# Need beer help...



## ctiicda (Jun 19, 2008)

Hey guys i need 2 or 3 diffrent beer suggestions... i do not like bitter beers and dont mind a little sweet. Just looking to start another hobby and the higher end beer sounds good. Just need somewhere to start. I got a publix next door and also a liqour store so give me some suggestions i might be able to grab from one of those two places


----------



## Doogie (Oct 15, 2007)

I've always enjoyed Brooklyn Brewery and Sierra Nevada brewery lines. just staw away from the ESB's and IPA's


----------



## Patrick B (Nov 5, 2008)

In the short term, try a couple good Belgians. Hoegaarden comes to mind as a real tasty treat. Going forward I would suggest doing a little on-line research and learn about a couple types of beer (ales, lagers, stouts, etc) then try a couple brands of those types to see if it fits your pallet.

Also try a Trappist Ale if you get a chance. There are 7 monasteries left that are allowed to brew and use the name Trappist and all the ones I've had are superb. Orval is like heaven in a bottle, but does set you back about $5.50.

http://www.belgianstyle.com/mmguide/style/abbey.html


----------



## Patrick B (Nov 5, 2008)

Another good link:

http://drinkingbeer.net/BeerArticles/Beer_Types.php5

Reading throught this has me craving a dopplebock and some good wheat beer.


----------



## FoZzMaN-cl (Jul 3, 2007)

Look for stuff by Breckenridge Brewery. It's ~$7/99/six, but the Amber is damn good, and they have a Vanilla Porter that I love with a nice maduro.
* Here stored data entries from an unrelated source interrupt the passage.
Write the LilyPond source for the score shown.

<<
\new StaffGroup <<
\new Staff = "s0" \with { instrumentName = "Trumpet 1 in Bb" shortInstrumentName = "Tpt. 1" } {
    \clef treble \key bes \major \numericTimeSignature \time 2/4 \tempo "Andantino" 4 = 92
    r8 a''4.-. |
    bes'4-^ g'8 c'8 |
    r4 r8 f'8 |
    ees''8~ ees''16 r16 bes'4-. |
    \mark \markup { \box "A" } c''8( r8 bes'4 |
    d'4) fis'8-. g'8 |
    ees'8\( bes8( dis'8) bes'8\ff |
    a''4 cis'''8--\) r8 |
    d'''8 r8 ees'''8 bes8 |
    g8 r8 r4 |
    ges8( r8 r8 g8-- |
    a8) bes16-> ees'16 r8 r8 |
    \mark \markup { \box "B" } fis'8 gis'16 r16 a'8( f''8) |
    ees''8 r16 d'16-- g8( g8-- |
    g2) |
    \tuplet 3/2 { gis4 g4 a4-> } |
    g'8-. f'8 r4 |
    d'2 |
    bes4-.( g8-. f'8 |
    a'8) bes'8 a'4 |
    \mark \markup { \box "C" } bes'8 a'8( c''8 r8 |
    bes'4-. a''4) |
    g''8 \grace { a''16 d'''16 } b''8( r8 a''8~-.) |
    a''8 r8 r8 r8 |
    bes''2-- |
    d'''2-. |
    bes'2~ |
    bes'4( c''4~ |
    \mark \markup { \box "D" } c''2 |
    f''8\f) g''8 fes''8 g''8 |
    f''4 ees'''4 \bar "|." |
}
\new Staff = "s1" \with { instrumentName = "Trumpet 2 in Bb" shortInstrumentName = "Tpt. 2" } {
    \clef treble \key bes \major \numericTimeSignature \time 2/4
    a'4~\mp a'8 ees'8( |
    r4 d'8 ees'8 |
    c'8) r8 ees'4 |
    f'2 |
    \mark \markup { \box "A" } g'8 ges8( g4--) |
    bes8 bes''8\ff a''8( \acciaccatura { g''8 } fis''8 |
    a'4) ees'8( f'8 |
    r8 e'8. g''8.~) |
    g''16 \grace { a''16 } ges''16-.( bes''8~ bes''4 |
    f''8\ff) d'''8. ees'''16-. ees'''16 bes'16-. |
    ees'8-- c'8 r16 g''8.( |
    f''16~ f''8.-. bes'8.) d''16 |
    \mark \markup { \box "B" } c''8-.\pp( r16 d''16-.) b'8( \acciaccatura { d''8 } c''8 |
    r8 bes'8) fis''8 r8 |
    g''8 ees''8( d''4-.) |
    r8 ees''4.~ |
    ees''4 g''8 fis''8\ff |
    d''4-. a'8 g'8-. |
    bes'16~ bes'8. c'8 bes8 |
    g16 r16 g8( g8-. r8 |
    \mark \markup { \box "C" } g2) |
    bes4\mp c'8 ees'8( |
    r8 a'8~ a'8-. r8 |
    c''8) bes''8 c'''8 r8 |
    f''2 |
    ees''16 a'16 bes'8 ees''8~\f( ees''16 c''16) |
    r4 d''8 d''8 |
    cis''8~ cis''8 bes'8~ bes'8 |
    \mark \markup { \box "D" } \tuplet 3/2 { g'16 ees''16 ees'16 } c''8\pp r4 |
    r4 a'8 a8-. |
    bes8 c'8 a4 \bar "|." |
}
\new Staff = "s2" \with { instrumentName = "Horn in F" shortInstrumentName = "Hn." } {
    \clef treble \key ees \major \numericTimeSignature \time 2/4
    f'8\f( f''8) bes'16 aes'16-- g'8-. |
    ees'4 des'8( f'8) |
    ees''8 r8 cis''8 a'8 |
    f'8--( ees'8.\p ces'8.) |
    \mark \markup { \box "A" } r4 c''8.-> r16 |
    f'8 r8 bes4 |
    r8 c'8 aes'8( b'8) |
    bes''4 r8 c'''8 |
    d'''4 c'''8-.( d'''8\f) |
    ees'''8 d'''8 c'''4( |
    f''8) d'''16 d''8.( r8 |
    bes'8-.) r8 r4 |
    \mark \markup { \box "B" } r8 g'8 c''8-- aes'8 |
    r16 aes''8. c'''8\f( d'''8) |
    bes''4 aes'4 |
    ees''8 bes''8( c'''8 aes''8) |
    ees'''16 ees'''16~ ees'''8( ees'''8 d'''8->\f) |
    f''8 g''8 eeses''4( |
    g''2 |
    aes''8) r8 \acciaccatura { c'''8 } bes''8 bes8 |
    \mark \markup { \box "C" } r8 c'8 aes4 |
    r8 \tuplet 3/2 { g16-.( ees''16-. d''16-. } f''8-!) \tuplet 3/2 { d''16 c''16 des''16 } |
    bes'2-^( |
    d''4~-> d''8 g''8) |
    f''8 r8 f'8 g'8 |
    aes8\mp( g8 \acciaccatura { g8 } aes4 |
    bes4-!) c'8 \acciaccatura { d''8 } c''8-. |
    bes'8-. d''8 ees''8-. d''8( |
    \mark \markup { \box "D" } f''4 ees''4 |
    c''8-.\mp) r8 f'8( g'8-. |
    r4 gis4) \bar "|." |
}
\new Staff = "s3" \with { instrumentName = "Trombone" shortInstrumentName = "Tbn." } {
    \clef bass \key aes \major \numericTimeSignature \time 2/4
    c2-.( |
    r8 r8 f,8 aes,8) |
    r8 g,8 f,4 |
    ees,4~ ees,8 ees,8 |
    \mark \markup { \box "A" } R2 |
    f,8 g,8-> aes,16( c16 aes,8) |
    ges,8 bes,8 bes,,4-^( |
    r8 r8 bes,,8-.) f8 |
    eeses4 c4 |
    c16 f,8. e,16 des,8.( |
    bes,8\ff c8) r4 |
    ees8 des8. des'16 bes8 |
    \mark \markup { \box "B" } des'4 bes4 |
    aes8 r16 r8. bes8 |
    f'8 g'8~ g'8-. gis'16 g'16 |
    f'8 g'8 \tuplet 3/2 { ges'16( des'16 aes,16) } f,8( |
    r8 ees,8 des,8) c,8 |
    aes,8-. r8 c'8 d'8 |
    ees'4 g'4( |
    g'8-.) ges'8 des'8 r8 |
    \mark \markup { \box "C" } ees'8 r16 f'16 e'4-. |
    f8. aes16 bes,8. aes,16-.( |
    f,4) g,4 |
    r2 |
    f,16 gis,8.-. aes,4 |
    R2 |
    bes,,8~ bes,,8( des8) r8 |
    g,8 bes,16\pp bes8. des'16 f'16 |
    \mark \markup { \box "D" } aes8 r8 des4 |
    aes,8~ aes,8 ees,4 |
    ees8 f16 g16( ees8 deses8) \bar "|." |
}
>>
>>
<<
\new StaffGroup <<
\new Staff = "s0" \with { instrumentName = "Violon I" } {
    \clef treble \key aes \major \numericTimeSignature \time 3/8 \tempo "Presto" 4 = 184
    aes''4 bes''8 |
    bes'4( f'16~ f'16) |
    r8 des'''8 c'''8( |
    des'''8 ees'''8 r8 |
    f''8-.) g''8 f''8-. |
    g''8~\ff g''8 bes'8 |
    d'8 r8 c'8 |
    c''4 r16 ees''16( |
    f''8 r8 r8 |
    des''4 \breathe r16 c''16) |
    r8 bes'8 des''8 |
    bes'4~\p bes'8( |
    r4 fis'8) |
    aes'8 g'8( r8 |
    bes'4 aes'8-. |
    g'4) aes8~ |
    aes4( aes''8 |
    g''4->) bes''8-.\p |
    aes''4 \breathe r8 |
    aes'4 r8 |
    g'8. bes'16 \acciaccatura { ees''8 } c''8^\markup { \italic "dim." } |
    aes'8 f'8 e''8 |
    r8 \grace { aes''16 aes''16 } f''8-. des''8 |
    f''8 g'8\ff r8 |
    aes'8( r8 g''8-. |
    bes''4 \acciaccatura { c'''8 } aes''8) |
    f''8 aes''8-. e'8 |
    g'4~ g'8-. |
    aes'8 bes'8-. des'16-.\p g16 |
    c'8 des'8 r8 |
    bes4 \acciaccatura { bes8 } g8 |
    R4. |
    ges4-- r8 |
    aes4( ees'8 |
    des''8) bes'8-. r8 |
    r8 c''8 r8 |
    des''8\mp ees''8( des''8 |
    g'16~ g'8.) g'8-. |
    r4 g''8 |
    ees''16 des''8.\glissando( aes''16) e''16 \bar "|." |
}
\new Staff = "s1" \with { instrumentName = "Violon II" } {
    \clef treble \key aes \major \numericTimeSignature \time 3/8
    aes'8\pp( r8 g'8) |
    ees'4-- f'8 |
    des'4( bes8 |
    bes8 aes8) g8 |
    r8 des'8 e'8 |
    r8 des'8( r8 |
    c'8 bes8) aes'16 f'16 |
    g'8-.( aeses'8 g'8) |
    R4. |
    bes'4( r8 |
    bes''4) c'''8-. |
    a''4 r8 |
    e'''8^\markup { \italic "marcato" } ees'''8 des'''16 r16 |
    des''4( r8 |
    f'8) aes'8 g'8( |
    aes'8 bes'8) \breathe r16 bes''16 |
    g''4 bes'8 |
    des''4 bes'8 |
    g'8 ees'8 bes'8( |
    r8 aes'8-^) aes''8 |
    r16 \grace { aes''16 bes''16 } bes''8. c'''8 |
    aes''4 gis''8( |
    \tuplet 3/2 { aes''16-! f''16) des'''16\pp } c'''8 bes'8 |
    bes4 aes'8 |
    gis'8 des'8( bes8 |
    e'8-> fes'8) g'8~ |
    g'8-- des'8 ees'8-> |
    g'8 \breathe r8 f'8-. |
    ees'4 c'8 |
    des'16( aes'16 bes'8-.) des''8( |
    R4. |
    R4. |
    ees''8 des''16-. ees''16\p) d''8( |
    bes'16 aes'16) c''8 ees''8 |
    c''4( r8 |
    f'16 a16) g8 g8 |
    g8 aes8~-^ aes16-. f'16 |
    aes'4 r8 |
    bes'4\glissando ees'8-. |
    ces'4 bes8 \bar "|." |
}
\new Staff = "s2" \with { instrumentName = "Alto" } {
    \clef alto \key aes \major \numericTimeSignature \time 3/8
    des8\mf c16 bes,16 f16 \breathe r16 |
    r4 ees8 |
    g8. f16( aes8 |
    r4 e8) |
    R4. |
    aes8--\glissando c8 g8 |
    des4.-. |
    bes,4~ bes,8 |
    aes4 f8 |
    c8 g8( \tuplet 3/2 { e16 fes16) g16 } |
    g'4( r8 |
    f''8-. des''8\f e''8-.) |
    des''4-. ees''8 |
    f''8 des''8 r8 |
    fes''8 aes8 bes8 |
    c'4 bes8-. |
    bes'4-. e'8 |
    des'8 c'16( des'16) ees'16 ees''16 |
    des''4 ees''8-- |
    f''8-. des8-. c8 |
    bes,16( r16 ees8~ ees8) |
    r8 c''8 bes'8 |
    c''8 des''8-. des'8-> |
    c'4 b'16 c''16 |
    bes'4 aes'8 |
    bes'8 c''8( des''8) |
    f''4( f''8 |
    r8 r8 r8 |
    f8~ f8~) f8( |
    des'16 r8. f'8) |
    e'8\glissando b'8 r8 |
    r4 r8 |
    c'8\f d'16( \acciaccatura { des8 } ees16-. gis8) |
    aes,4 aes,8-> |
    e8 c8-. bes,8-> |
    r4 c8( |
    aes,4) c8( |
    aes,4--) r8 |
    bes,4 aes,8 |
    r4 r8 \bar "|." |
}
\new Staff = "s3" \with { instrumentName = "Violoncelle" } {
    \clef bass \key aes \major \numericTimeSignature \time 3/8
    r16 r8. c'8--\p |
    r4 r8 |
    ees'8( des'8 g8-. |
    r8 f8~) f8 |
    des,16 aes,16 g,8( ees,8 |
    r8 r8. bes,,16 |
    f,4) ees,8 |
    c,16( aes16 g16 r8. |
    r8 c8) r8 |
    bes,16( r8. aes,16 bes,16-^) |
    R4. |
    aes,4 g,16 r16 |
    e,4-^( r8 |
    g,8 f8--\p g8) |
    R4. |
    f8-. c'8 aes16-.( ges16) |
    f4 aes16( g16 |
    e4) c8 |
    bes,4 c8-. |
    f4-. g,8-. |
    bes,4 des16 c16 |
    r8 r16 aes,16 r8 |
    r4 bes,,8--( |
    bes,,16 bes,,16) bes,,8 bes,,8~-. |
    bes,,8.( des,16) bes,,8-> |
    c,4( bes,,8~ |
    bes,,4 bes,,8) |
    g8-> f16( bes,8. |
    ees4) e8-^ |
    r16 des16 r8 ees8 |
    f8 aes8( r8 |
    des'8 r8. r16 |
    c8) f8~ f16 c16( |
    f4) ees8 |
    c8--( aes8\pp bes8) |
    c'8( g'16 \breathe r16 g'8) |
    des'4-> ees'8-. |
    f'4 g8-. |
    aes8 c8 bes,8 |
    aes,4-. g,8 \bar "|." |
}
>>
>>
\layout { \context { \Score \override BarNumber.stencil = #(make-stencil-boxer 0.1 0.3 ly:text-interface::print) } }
Also, pretty much anything by Samuel Smith's


----------



## Rah55 (Feb 13, 2008)

You might want to try a sampler 12 pack. You are lucky in that many are available at this time of year. Samual Adams is a good place to start.


----------



## hayward_tenney (Mar 18, 2008)

Doogie said:


> I've always enjoyed Brooklyn Brewery and Sierra Nevada brewery lines. just staw away from the ESB's and IPA's


Sierra Nevada seems to make nothing BUT IPA's these days :lol:

I like Stoudts for an affordable choice. Just bought a case of their Tripel, and OMG is it good for the $$$. :new_all_coholic:


----------



## Ceedee (Jun 2, 2006)

I'd bet you would like some nice malty beers. Try some good Porters like Anchor Porter or perhaps some chocolate stouts - Rogue Chocolate Stout is an amazing stout. May ruin you for all other stouts 

CD


----------



## Camacho Junior (May 29, 2008)

Shiner's Heffenweizer. Citrus flavor and real smooth. Also Abita Purple Haze. Both are smooth with faint sweetness on the palate.


----------



## acharpe (Feb 4, 2007)

Duck-Rabbit milk stout. It's a dark beer, but a little sweet. Very good stuff. They make it up here in NC, so they may have it at Total Wine or somewhere like that.


----------



## LouZava (May 25, 2007)

Chimay my favorite!


----------



## Patrick B (Nov 5, 2008)

I had two different Chimay's last night, in my new Chimay glasses. Yum! Too expensive to drink often, though.


----------